Clinton National Airport announced an employee vaccine mandate last week after receiving guidance that it falls under rules for federal employees. If workers are not vaccinated by Dec. 8, they face dismissal. The airport receives federal money through lease contracts with the Federal Aviation Administration and the Transportation Security Administration. As of Tuesday, 104 of the airport’s 147 workers had gotten a shot.
Tyson Touts Success
Also last week, just short of today’s deadline for mandatory vaccinations, poultry and meat industry leader Tyson Foods said 96% of its employees had been vaccinated. Only half its 120,000 workers were vaccinated before the mandate was announced Aug. 3. CEO Donnie King praised the workforce, and while standing firm on plans to fire unvaccinated workers, he added that Tyson would welcome back dismissed employees who decide later to be vaccinated.
Schueck, who has about 2,400 total employees, said many serious questions remain unanswered. “Will subcontractors and suppliers on federal projects be held to the same federal requirements? Will the 100 employees be counted on a companywide basis or per location? What are the penalties? With all these unanswered questions, I cannot begin to wrap my head around the difficulties.” For now, businesses aren’t even certain if they or their employees will be have to pay for any weekly tests.
“Hopefully, many of our questions will be answered by the federal requirements, and any conflicts with state laws will be quickly resolved by the courts. I’ve also been advised to stay away from federal work if possible,” Schueck said.
Jackson is telling his legal clients to first figure out if the federal requirements apply to their businesses.
If not, executives should determine whether they want to impose any vaccination requirements at all. If so, they will need contingency plans for testing vaccine resisters under the Arkansas law.

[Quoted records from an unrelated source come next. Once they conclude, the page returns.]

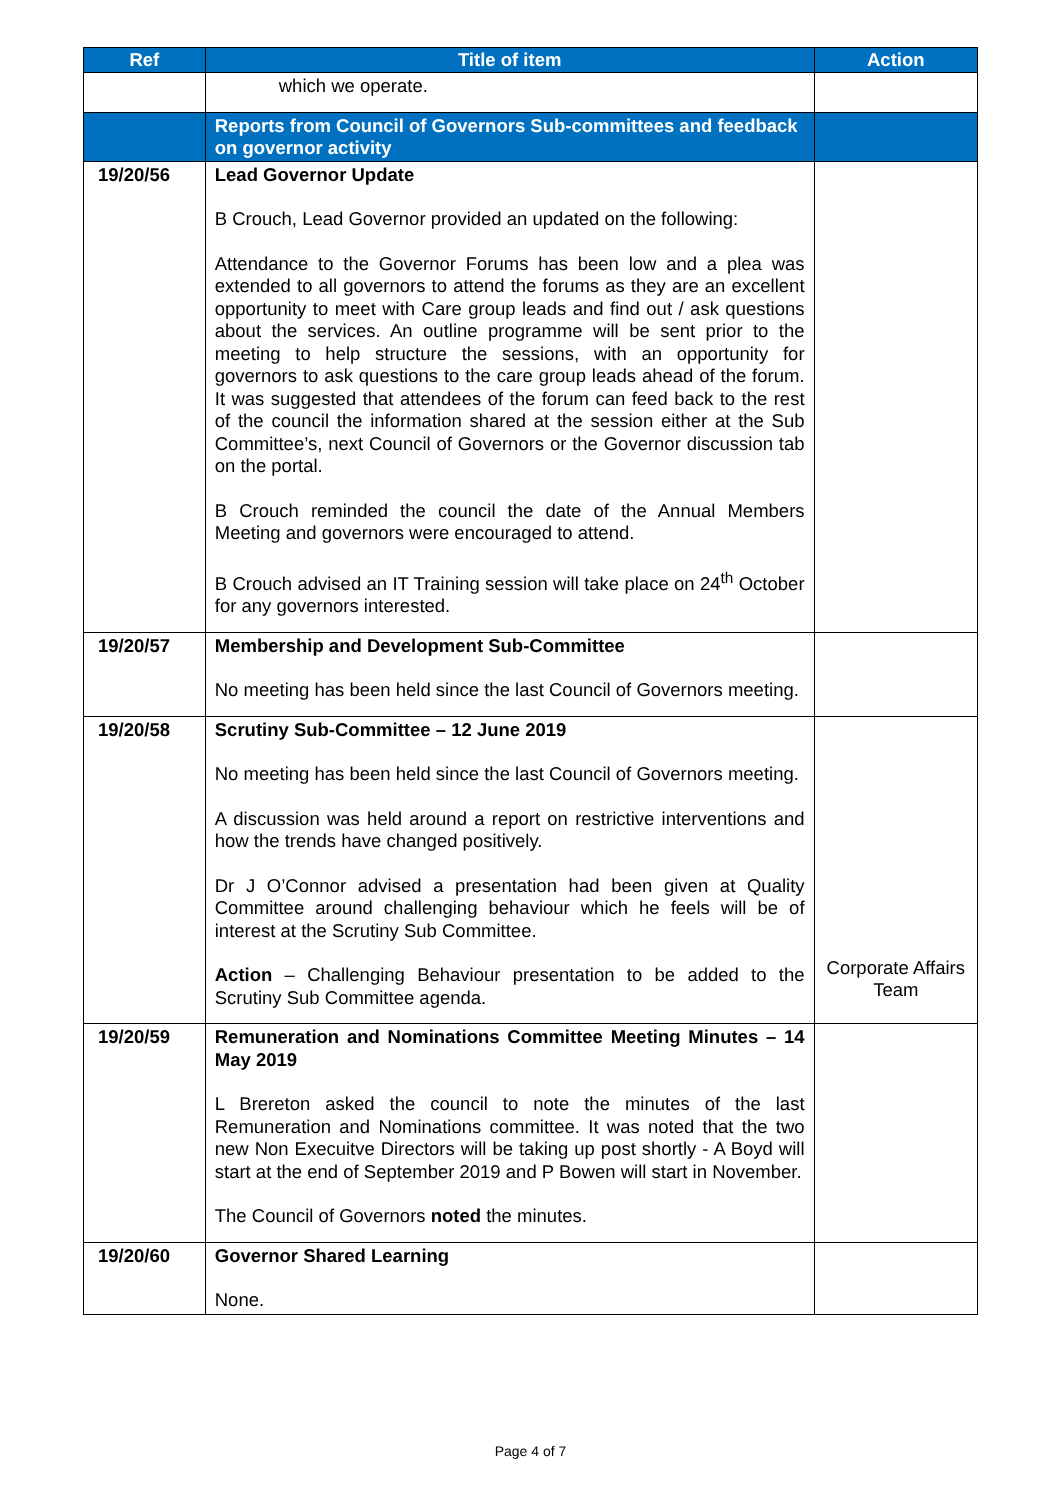| Ref | Title of item | Action |
| --- | --- | --- |
| | which we operate. | |
| | Reports from Council of Governors Sub-committees and feedback on governor activity | |
| 19/20/56 | Lead Governor Update B Crouch, Lead Governor provided an updated on the following: Attendance to the Governor Forums has been low and a plea was extended to all governors to attend the forums as they are an excellent opportunity to meet with Care group leads and find out / ask questions about the services. An outline programme will be sent prior to the meeting to help structure the sessions, with an opportunity for governors to ask questions to the care group leads ahead of the forum. It was suggested that attendees of the forum can feed back to the rest of the council the information shared at the session either at the Sub Committee’s, next Council of Governors or the Governor discussion tab on the portal. B Crouch reminded the council the date of the Annual Members Meeting and governors were encouraged to attend. B Crouch advised an IT Training session will take place on 24<sup>th</sup> October for any governors interested. | |
| 19/20/57 | Membership and Development Sub-Committee No meeting has been held since the last Council of Governors meeting. | |
| 19/20/58 | Scrutiny Sub-Committee – 12 June 2019 No meeting has been held since the last Council of Governors meeting. A discussion was held around a report on restrictive interventions and how the trends have changed positively. Dr J O’Connor advised a presentation had been given at Quality Committee around challenging behaviour which he feels will be of interest at the Scrutiny Sub Committee. Action – Challenging Behaviour presentation to be added to the Scrutiny Sub Committee agenda. | Corporate Affairs Team |
| 19/20/59 | Remuneration and Nominations Committee Meeting Minutes – 14 May 2019 L Brereton asked the council to note the minutes of the last Remuneration and Nominations committee. It was noted that the two new Non Execuitve Directors will be taking up post shortly - A Boyd will start at the end of September 2019 and P Bowen will start in November. The Council of Governors noted the minutes. | |
| 19/20/60 | Governor Shared Learning None. | |
Page 4 of 7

“If you have fewer than 100 employees, you’re not getting Medicaid or Medicare money and you’re not a federal contractor, then really all that’s going to apply to you is the Arkansas law, and you will need mechanisms to do weekly testing, and a protocol for determining how employees will prove having antibodies in their bloodstreams. Testing is going to be a big issue.”
The best advice is for employers to get shots into as many employees as possible, Jackson said. “If you get 100% of your workers vaccinated, you’ve solved the issue.”